Евгений Александрович двигает «фашиста» по листу бумаги, наколотому кнопками на кругляки. У него на обрубке руки надет хомут, от него рейка и расщепленная спица, в спицу вставлен «черный фашист». Фашист в каске. Только из картона он вырезан не весь целиком, а от пояса. Саньке нужно попасть ему в голову, но этого мало, попасть нужно точно между глаз. Где сами глаза, Санька с такого расстояния не видит, но знает, что между глаз у «фашиста» прокручена дырка.
Санька лежит на полу, смотрит в прицел (осторожно, чтобы не сдвинуть винтовку) и тихо командует: «выше, правее, чуть влево, на волос вверх…»
Потом говорит:
— Выстрел!
И тогда Владимир Петрович, который тут же на полу читает свою книгу, протыкает «фашиста» иголкой в месте, где дырка. И снова сидит, читает.
Страницы Владимир Петрович переворачивает редко, а иногда и не в ту сторону, словно уже забыл то, что прочитал. Еще он называет фашиста — циклопом.
— Сколько сегодня «глаз в глаз»? — спрашивает Николай Иванович. Он хозяин винтовки — ему и определять, когда Саньке можно будет стрельнуть боевым, когда Саньку допустят на его личную войну…
Снимают лист, начинают считать…
— «Выстрелов» было пятьдесят, а дырок получается девять, пусть рядом, но вся равно много.
Саньку не проведешь.
— Больше сорока выстрелов один в один!
— А должно быть все пятьдесят! Каждая лишняя дырка — это в тебя самого попадание — усвоил? Или определим ремнем за каждую?
Санька ремня не боится, у Саньки отца нет. У него каждый из инвалидов едва ли не отец, если один определит — ремня, то другой не даст бить, следующий раз наоборот, а об общем никогда не договорятся. Здесь не сойтись, всегда будет кто–то недовольный, а кто–то довольный.

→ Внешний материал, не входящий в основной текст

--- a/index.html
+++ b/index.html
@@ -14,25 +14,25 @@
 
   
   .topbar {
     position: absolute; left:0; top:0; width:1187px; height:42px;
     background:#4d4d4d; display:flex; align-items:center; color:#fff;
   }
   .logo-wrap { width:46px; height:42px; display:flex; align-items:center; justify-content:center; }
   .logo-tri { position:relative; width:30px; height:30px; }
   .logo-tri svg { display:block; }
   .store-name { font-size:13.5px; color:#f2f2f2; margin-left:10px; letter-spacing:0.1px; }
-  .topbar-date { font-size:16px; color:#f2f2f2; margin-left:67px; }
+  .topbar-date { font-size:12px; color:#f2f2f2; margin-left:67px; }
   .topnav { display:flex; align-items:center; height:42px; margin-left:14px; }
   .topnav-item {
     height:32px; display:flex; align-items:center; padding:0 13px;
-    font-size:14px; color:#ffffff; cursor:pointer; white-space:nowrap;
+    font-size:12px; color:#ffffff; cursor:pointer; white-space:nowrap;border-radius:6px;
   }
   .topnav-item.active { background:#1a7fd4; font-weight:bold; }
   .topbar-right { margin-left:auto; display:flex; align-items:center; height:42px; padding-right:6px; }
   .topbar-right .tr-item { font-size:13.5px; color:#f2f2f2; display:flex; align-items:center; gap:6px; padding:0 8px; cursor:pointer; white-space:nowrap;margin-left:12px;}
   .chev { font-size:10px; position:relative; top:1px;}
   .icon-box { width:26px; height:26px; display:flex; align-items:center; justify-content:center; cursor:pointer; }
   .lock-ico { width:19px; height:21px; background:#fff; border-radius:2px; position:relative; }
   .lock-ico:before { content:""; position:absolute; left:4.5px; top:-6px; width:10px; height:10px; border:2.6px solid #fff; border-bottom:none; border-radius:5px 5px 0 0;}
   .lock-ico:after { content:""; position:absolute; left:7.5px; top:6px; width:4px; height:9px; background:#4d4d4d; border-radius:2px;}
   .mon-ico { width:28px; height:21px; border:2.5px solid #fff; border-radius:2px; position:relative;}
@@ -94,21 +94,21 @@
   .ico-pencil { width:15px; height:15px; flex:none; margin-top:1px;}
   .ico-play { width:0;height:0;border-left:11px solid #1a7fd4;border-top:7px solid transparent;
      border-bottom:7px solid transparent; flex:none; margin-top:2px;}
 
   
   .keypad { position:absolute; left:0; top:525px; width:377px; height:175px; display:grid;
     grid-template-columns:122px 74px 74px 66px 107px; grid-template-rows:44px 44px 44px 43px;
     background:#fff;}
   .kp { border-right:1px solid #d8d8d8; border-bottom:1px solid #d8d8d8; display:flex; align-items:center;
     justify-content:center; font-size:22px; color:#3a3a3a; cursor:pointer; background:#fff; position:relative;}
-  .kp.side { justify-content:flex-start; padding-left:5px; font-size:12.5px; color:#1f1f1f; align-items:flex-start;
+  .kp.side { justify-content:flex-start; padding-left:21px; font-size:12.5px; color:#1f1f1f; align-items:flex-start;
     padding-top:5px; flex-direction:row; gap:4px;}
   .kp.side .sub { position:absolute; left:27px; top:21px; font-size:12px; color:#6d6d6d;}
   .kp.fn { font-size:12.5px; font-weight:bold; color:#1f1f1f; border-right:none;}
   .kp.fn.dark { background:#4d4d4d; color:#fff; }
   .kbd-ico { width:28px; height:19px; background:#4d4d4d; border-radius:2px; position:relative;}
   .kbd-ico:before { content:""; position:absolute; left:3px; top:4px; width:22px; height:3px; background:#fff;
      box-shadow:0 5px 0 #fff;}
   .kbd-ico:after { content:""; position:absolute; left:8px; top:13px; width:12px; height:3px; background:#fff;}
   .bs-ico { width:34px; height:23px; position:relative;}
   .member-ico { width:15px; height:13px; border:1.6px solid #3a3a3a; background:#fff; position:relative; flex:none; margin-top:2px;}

— Четыре дырки получились в последней десятке, — говорит Владимир Петрович. — Я, когда тыркал, почувствовал.
— Глаз замылился, — говорит Евгений Александрович. — Как ни есть, замылился!
И рассказывает про «замыленный» глаз, как и отчего он бывает.

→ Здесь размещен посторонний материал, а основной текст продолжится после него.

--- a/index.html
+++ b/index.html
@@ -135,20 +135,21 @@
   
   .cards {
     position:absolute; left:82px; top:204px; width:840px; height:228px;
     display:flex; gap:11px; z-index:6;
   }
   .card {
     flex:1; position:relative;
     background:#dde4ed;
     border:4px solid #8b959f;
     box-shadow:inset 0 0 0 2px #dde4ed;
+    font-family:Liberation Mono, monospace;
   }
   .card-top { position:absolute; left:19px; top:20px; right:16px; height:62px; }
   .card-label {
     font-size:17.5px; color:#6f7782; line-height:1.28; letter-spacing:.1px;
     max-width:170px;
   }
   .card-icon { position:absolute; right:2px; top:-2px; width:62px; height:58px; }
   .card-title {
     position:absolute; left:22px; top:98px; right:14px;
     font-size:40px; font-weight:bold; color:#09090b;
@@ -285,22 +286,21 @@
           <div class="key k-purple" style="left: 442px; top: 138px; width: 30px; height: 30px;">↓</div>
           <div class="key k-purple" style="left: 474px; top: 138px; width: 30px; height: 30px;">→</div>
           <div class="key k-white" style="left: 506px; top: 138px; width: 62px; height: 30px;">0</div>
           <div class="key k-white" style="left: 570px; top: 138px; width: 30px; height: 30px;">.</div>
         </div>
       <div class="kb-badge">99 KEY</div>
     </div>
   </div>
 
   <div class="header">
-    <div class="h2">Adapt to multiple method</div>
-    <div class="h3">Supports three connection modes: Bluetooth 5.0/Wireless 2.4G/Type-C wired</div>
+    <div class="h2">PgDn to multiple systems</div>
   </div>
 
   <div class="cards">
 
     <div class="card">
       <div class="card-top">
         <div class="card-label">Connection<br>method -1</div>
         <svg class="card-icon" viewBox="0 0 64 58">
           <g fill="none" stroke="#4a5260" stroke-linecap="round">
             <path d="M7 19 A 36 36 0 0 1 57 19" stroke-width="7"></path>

— Давай так: сериями по десять.
— За каждого из нас десять, и посмотрим, кого ты больше не уважаешь!
Санька старается как никогда. Но результат хуже.
— Слишком старается, — говорит Владимир Петрович. — Боец напряжен. Напугали! Выходной ему надо… Увольнительную! У кого есть копейки?
Санька ходит в церковь, Инвалиды просят свечки ставить на поминовение «своих»: чтобы обязательно помянули того и другого… Переживают, чтобы не упустил. У каждого имени, должно быть, своя история. Санька не понимает, зачем беспокоятся — у Саньки хорошая память, если они сами забудут сказать — он помнит и потом говорит их шепотом доброй женщине у разложенных картонных иконок и свеч, а она терпеливо переписывает на свою бумажку. Имен много — один раз Санька слышит, как выговариваются и с его списка — тем попом, который то и дело ходит с кадилом. Зачитывает он их скороговоркой и только последнее слово растягивает певуче, должно быть, на остатках воздуха. После этого заново его набирает, чтобы выстрелить длиннющую очередь имен.